Why Philosophy Needs a Dynamic Encyclopedia of Philosophy

[This piece was authored by John Perry and Edward N. Zalta in November 1997.]

Sections

Introduction

At the Center for the Study of Language and Information (CSLI), we have developed a solution to the problem of updating encyclopedias, namely, a ‘dynamic’ encyclopedia that is published on the Internet. Unlike static encyclopedias (i.e., encyclopedias that will become fixed in print or on CD-ROM), a dynamic encyclopedia allows entries to be updated, thereby becoming responsive to new research and advances in the field. A dynamic encyclopedia gives the authors direct electronic access to their entries and the means to update them whenever it is needed, and it does this without compromising the quality of the entries. Whereas static encyclopedias must publish supplements or an entire new edition to become current, a dynamic encyclopedia simply evolves and quickly adapts to reflect advances in research. The process of updating an encyclopedia never ceases, and the very concept of a dynamic encyclopedia takes account of this fact.

The Stanford Encyclopedia of Philosophy is our working prototype of a dynamic encyclopedia. This prototype implements the technical specifications developed in the paper ‘A Solution to the Problem of Updating Encyclopedias’, which was coauthored by Eric Hammer and Edward N. Zalta (Computers and the Humanities, Volume 31/1, 1997, pp. 47-60).

THE REQUEST → Can you transcribe the passage on why philosophy needs a dynamic encyclopedia word for word, from its title through its final sentence?

(Extracted data entries)
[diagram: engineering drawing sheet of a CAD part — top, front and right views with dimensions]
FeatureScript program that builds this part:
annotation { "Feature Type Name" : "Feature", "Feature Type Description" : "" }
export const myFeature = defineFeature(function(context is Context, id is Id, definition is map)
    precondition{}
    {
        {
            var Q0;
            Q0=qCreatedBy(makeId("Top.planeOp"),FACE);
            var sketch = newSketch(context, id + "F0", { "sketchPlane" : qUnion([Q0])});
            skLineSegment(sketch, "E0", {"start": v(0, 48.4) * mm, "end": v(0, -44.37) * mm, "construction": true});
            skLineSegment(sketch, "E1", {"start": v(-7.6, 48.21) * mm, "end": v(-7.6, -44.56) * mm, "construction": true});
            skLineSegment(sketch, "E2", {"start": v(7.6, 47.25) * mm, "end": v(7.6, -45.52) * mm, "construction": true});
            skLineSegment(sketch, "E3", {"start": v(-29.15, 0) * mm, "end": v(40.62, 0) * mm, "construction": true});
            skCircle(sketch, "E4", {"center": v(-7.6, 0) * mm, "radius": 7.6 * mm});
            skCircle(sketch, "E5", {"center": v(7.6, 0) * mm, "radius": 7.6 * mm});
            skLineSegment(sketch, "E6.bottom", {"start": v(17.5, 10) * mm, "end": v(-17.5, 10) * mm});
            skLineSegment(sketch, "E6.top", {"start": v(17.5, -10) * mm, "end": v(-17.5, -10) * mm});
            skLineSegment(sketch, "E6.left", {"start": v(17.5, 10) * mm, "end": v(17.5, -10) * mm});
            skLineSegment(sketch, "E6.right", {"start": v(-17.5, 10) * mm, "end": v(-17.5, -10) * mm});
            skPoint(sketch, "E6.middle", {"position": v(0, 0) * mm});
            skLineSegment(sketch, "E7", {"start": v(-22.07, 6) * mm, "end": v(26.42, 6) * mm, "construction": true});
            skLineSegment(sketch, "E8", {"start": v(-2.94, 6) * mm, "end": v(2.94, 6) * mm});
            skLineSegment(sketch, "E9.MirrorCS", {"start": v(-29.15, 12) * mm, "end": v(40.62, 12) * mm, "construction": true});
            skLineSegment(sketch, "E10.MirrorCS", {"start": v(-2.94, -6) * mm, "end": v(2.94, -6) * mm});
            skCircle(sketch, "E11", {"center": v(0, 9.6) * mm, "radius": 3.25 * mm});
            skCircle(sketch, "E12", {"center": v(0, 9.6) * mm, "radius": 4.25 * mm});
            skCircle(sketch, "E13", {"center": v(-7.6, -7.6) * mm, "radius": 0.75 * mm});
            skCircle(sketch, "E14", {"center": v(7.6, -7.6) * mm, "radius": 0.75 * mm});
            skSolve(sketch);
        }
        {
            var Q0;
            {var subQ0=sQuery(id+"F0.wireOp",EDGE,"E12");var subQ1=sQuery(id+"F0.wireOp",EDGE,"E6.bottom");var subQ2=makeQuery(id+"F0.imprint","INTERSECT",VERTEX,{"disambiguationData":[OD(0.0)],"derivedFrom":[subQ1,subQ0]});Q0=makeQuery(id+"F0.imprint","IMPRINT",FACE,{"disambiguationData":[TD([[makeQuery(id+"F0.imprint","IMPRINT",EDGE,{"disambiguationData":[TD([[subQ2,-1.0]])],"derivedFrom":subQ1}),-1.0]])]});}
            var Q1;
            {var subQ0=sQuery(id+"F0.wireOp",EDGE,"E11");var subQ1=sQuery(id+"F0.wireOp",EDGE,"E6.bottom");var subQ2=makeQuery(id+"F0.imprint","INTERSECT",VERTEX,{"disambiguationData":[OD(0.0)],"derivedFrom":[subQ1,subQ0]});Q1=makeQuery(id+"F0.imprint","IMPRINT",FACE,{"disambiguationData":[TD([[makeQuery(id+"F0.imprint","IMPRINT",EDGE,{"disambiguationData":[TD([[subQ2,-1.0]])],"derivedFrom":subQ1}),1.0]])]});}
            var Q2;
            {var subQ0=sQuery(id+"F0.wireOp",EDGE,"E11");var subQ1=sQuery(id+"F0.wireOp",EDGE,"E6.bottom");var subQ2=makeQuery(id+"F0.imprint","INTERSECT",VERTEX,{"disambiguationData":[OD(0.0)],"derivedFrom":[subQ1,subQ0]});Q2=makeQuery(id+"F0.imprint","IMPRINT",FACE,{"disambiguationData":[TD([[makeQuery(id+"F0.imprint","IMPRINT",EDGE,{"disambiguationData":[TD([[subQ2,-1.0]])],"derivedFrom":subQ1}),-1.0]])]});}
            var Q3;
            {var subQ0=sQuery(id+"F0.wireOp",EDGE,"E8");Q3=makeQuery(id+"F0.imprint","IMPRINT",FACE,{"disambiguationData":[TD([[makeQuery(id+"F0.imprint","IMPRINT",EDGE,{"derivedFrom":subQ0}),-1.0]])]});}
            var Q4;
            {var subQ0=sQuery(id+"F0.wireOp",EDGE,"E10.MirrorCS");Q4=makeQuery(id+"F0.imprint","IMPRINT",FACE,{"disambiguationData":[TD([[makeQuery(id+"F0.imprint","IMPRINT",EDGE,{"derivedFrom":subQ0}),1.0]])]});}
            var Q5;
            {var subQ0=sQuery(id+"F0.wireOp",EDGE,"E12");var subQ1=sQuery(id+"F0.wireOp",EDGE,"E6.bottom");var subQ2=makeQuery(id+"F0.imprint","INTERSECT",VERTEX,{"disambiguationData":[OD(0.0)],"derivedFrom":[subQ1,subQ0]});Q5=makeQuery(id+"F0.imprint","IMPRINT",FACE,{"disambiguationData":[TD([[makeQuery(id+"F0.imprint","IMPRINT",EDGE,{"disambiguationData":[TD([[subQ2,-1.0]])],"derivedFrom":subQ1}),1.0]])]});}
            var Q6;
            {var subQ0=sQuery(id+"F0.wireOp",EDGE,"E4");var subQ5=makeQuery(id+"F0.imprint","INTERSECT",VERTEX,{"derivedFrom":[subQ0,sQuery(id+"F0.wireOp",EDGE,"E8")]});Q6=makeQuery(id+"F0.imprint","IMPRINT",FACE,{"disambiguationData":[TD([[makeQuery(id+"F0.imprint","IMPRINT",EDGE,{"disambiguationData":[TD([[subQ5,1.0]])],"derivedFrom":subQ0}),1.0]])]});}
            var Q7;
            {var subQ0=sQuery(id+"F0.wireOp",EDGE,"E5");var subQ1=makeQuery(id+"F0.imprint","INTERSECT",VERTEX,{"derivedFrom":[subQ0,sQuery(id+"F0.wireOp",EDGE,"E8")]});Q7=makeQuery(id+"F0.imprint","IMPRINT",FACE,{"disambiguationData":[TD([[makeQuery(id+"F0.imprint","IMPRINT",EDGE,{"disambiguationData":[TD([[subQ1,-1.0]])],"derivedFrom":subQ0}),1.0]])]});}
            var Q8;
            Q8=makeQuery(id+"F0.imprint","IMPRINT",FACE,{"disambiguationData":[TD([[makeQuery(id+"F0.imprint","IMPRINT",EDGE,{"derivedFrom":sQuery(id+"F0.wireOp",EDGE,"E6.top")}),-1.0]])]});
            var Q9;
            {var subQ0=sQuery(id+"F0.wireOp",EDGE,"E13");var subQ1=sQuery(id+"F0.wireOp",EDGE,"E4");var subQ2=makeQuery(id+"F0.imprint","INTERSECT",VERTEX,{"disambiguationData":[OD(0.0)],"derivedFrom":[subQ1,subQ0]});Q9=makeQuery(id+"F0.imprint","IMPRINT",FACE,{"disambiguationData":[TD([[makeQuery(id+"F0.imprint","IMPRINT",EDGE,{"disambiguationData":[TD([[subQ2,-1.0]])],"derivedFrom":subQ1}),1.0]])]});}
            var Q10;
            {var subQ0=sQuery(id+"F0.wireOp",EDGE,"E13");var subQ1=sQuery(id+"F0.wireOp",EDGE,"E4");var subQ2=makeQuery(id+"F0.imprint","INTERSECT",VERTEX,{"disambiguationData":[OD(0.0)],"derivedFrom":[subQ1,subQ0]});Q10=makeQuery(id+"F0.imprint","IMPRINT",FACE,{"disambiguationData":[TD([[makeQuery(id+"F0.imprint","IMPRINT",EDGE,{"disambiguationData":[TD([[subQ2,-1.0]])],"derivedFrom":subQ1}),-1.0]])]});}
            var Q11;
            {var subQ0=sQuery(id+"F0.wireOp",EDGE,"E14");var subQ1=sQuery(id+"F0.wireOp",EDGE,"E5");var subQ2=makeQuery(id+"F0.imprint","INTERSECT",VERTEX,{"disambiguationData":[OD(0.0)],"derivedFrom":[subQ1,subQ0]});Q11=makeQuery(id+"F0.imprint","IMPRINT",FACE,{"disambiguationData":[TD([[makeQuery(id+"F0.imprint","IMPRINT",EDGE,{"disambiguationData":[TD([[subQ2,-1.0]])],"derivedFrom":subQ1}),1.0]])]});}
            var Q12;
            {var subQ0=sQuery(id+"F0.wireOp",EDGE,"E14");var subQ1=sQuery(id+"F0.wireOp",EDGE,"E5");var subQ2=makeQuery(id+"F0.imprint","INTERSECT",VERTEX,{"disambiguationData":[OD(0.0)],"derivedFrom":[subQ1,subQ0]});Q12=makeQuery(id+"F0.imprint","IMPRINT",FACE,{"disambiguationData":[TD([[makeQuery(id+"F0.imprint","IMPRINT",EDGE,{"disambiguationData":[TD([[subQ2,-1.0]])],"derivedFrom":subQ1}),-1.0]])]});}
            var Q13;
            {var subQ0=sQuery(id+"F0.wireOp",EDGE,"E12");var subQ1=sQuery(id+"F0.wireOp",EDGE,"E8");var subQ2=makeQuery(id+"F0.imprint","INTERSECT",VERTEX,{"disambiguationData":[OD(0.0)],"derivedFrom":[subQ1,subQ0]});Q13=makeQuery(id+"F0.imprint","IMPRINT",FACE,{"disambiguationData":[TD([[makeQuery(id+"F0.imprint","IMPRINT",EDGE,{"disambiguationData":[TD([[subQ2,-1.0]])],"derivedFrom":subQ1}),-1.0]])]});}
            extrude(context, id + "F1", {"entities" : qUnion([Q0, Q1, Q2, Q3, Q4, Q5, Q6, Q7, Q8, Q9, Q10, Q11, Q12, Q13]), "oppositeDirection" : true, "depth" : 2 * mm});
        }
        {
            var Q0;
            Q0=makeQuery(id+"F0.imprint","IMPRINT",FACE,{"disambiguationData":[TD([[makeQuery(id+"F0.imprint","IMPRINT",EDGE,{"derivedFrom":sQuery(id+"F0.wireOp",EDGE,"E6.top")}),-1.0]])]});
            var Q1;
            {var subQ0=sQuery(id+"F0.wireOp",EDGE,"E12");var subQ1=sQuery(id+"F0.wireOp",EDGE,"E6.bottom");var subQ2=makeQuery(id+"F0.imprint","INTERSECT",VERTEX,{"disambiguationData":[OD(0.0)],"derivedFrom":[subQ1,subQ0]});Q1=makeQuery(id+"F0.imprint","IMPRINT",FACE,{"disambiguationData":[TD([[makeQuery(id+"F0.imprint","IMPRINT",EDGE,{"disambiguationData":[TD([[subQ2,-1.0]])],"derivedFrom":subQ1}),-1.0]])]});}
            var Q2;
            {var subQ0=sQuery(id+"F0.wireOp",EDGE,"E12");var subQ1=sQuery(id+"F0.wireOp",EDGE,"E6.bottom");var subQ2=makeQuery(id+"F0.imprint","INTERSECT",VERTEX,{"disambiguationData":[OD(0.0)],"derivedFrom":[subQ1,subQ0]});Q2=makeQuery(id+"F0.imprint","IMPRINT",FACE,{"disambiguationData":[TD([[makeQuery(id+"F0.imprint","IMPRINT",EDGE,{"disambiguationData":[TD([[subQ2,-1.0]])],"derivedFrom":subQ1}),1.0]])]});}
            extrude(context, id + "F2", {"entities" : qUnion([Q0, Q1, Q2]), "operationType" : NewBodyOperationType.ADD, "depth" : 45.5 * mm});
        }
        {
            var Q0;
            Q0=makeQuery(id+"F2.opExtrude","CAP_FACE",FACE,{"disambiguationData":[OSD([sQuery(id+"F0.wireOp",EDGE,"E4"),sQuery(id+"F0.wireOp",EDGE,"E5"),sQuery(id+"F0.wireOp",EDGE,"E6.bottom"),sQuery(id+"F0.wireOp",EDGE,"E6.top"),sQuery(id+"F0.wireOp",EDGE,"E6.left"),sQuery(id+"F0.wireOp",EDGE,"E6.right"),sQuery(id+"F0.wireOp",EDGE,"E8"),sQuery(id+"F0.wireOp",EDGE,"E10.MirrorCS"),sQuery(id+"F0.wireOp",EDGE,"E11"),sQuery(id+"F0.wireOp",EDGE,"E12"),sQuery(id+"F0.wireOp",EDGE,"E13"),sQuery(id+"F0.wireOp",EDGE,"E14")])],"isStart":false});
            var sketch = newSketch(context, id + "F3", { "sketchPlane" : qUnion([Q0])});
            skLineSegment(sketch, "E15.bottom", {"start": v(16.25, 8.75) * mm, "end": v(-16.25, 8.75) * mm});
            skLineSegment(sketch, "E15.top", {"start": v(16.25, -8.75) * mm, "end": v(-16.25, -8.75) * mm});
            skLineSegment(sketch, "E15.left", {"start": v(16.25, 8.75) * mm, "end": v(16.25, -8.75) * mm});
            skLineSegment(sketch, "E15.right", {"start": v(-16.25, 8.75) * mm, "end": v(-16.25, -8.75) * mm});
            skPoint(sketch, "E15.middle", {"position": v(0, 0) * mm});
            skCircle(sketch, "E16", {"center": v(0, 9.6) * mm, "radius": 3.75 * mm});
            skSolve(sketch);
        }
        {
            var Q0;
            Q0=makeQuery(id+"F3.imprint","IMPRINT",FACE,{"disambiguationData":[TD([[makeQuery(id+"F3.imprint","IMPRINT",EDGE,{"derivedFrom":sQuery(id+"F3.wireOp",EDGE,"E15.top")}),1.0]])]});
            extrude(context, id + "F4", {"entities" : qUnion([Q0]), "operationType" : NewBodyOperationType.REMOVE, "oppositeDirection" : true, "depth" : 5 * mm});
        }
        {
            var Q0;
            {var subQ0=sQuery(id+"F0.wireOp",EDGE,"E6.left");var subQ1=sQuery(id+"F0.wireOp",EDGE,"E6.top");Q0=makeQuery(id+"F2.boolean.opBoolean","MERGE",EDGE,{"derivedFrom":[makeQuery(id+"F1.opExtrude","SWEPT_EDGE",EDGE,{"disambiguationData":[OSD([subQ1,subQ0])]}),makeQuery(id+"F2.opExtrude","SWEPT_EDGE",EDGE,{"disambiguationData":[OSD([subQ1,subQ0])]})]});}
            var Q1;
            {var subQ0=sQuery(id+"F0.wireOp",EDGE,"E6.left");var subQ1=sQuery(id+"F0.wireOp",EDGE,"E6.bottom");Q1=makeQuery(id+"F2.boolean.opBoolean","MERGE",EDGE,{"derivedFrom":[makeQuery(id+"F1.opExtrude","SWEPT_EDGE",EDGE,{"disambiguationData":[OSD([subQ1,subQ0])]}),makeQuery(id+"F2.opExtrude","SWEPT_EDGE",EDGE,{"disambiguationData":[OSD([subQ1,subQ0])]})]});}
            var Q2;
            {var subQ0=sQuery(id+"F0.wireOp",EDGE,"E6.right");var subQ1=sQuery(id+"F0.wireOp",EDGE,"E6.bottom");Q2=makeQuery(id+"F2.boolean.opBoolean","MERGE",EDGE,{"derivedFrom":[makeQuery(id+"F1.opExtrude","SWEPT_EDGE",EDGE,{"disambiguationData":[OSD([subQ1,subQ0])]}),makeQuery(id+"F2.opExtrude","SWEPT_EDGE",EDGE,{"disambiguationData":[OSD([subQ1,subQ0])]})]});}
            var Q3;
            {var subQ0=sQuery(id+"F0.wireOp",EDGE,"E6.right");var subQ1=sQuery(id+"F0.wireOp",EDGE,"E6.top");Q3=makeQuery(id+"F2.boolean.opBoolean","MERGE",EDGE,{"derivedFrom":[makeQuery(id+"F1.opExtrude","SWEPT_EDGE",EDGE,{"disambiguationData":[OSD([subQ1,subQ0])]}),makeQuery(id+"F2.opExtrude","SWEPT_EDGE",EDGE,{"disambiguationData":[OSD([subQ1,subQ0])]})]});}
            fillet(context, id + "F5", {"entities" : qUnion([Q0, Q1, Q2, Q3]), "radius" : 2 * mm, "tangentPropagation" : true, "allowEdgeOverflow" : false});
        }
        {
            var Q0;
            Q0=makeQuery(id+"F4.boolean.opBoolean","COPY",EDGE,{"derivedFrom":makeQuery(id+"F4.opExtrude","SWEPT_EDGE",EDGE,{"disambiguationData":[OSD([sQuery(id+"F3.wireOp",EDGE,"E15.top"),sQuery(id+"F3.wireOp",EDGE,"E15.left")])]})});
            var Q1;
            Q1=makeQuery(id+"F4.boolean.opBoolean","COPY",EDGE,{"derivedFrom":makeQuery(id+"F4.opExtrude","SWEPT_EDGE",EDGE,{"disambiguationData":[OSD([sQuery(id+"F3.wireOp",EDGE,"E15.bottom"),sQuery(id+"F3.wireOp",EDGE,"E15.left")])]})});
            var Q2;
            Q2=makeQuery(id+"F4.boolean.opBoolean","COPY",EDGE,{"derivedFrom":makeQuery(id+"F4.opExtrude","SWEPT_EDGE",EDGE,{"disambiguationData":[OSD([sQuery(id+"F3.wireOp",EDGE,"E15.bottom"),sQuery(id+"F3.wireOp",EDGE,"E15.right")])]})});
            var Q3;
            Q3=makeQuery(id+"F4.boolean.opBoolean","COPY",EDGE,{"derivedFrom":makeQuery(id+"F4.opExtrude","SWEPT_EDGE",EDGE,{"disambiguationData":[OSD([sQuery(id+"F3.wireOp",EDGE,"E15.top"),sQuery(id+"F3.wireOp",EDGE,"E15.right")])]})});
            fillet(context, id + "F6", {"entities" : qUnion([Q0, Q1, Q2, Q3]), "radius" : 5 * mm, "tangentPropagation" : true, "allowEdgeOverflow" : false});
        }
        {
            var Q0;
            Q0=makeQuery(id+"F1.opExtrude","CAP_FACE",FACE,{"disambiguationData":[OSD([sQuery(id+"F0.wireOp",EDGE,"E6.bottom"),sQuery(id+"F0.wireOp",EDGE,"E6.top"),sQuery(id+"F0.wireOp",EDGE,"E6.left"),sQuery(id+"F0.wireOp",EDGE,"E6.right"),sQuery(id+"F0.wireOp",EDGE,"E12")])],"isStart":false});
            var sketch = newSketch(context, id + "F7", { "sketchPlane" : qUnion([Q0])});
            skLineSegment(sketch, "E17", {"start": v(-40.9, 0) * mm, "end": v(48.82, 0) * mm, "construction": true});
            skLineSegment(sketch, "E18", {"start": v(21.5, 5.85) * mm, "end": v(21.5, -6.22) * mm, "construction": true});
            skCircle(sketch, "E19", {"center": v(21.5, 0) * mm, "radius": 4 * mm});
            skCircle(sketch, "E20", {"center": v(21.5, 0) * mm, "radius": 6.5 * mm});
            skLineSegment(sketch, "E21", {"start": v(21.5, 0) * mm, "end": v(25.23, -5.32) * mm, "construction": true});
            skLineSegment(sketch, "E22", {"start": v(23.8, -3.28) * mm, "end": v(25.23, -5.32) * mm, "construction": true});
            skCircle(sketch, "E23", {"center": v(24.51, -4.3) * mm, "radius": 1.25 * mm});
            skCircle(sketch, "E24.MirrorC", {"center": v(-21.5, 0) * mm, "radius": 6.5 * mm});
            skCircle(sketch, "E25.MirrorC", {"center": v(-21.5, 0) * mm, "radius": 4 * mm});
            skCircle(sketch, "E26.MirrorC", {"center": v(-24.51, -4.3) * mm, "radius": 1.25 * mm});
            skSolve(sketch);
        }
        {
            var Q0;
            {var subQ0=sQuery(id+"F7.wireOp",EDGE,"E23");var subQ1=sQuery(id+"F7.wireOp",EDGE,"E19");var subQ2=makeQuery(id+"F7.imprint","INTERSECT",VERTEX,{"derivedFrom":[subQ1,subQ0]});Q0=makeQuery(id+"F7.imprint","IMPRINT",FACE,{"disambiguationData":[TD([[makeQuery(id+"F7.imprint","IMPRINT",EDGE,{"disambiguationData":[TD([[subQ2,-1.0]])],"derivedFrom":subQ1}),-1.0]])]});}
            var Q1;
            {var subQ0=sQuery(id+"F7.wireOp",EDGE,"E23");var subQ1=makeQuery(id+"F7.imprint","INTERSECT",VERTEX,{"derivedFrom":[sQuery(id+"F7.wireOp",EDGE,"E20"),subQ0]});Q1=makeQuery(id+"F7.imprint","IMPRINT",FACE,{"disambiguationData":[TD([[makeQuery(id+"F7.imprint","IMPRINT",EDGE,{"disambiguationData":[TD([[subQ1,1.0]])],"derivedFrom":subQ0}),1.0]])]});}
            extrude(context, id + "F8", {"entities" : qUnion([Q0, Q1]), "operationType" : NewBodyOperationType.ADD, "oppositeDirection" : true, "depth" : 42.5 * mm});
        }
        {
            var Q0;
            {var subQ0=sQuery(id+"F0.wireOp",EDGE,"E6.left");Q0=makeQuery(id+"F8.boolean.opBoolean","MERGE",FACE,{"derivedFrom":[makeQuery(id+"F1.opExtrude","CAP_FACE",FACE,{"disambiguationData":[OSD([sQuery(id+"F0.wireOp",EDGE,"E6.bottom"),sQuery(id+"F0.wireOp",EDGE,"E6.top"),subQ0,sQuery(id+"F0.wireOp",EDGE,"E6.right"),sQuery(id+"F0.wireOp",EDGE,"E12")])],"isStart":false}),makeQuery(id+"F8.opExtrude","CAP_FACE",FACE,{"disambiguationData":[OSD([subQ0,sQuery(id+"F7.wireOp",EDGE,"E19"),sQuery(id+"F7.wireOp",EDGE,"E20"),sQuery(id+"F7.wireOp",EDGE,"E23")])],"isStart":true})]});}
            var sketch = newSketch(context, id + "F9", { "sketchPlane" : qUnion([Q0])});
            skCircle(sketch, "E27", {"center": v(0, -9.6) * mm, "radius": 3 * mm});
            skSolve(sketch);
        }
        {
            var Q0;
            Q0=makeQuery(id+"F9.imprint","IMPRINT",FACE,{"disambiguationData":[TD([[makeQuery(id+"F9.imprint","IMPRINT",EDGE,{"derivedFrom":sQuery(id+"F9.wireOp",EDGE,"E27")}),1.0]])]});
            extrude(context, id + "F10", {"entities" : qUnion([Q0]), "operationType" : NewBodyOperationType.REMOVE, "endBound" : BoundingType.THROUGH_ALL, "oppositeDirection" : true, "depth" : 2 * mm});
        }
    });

WRITTEN RESPONSE →
Why Philosophy Needs a Dynamic Encyclopedia of Philosophy

[This piece was authored by John Perry and Edward N. Zalta in November 1997.]

Sections

Introduction

At the Center for the Study of Language and Information (CSLI), we have developed a solution to the problem of updating encyclopedias, namely, a ‘dynamic’ encyclopedia that is published on the Internet. Unlike static encyclopedias (i.e., encyclopedias that will become fixed in print or on CD-ROM), a dynamic encyclopedia allows entries to be updated, thereby becoming responsive to new research and advances in the field. A dynamic encyclopedia gives the authors direct electronic access to their entries and the means to update them whenever it is needed, and it does this without compromising the quality of the entries. Whereas static encyclopedias must publish supplements or an entire new edition to become current, a dynamic encyclopedia simply evolves and quickly adapts to reflect advances in research. The process of updating an encyclopedia never ceases, and the very concept of a dynamic encyclopedia takes account of this fact.

The Stanford Encyclopedia of Philosophy is our working prototype of a dynamic encyclopedia. This prototype implements the technical specifications developed in the paper ‘A Solution to the Problem of Updating Encyclopedias’, which was coauthored by Eric Hammer and Edward N. Zalta (Computers and the Humanities, Volume 31/1, 1997, pp. 47-60).